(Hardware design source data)
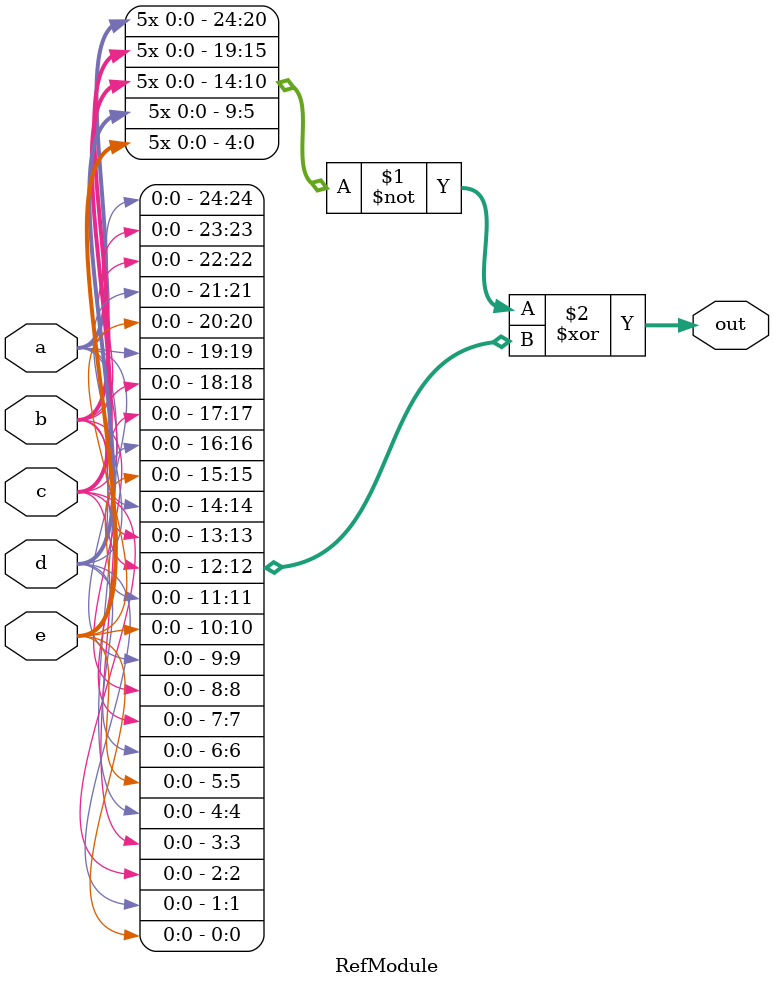
<source format=sv>

module RefModule (
  input a,
  input b,
  input c,
  input d,
  input e,
  output [24:0] out
);

  assign out = ~{ {5{a}}, {5{b}}, {5{c}}, {5{d}}, {5{e}} } ^ {5{a,b,c,d,e}};

endmodule

</source>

> _Work to be completed_: The answer is every line of the data, exactly as written, with the pictures dropped.

> _Answer box_:
<source format=sv>

module RefModule (
  input a,
  input b,
  input c,
  input d,
  input e,
  output [24:0] out
);

  assign out = ~{ {5{a}}, {5{b}}, {5{c}}, {5{d}}, {5{e}} } ^ {5{a,b,c,d,e}};

endmodule

</source>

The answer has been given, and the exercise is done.